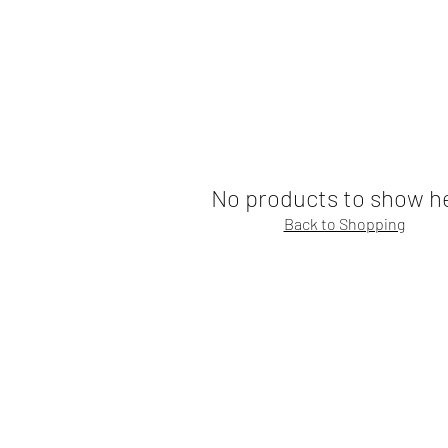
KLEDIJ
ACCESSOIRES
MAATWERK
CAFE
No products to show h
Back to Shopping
::::
◆ Exercise details:
Output the data above exactly, excluding images.

◆ Task result:
KLEDIJ
ACCESSOIRES
MAATWERK
CAFE
No products to show h
Back to Shopping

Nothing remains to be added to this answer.